Collected data:
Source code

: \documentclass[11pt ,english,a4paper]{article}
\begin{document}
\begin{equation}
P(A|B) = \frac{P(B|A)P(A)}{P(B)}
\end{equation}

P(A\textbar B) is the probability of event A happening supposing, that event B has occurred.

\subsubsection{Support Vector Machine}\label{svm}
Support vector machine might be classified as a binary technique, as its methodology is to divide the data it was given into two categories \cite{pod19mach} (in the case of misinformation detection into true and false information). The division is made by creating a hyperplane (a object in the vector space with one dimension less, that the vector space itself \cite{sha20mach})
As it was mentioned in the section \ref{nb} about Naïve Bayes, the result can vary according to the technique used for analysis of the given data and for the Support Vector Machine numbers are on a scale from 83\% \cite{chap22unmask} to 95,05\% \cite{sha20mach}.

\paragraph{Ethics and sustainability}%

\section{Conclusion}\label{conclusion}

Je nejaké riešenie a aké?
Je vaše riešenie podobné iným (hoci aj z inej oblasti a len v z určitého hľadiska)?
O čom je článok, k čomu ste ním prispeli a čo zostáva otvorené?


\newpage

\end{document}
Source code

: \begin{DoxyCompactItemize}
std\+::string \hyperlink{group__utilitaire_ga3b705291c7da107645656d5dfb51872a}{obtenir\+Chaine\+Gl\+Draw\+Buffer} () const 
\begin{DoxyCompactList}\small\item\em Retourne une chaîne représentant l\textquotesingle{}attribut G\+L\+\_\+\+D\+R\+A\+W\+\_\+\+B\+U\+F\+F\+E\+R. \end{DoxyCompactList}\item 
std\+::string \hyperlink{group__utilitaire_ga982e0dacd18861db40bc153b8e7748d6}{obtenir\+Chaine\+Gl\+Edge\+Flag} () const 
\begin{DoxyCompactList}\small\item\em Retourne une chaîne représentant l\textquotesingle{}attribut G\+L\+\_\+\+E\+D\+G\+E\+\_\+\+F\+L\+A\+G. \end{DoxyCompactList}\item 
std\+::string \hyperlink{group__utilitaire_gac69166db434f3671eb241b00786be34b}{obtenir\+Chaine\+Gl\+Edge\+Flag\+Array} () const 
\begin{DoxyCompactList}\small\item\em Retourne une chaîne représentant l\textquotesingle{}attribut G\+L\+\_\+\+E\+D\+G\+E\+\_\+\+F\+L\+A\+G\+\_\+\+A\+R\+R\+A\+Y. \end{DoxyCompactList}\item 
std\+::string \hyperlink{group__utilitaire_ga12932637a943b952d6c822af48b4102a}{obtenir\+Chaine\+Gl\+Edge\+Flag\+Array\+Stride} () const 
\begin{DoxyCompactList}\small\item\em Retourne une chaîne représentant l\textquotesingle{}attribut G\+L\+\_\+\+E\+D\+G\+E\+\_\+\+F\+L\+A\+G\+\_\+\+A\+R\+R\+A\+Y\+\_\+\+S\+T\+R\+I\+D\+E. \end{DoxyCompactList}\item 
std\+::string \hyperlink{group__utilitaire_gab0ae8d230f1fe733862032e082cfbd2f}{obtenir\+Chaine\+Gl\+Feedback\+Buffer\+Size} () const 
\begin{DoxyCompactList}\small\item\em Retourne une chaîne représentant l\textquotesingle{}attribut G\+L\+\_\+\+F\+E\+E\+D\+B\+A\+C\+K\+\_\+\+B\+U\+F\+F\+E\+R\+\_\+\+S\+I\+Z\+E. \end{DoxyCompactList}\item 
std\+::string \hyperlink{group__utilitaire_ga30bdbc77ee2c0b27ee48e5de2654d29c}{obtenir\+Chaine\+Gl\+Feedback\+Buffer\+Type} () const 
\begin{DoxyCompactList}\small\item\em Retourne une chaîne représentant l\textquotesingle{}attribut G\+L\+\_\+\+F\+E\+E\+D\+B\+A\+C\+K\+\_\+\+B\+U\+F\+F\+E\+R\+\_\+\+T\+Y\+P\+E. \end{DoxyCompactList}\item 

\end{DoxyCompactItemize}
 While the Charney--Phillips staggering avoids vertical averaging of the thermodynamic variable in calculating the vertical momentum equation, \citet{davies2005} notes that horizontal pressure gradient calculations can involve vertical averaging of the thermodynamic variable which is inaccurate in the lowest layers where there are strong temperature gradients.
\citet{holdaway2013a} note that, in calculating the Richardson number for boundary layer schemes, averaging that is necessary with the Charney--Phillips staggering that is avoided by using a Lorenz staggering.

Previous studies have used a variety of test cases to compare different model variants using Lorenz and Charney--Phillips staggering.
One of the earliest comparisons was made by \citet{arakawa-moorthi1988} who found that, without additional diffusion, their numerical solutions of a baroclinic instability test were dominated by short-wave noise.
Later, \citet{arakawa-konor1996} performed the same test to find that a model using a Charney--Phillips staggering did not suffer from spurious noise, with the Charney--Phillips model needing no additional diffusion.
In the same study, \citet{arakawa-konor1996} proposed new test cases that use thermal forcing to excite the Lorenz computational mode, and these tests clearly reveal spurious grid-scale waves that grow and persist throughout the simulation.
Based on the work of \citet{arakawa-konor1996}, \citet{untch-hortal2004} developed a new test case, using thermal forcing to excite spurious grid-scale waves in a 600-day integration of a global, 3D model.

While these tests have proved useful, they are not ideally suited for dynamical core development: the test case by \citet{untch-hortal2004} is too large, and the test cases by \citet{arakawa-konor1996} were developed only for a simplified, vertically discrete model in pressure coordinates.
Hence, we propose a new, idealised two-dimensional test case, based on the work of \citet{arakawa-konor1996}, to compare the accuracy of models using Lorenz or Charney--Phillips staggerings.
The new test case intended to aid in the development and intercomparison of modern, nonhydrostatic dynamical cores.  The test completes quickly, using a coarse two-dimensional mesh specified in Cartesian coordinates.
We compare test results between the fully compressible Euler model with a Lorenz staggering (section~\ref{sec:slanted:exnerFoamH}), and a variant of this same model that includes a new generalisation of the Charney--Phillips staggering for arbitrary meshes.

ABOUT THIS TASK:
Which lines above hold the string "Array"? Show each of them.

FINAL ANSWER:
std\+::string \hyperlink{group__utilitaire_gac69166db434f3671eb241b00786be34b}{obtenir\+Chaine\+Gl\+Edge\+Flag\+Array} () const 
std\+::string \hyperlink{group__utilitaire_ga12932637a943b952d6c822af48b4102a}{obtenir\+Chaine\+Gl\+Edge\+Flag\+Array\+Stride} () const 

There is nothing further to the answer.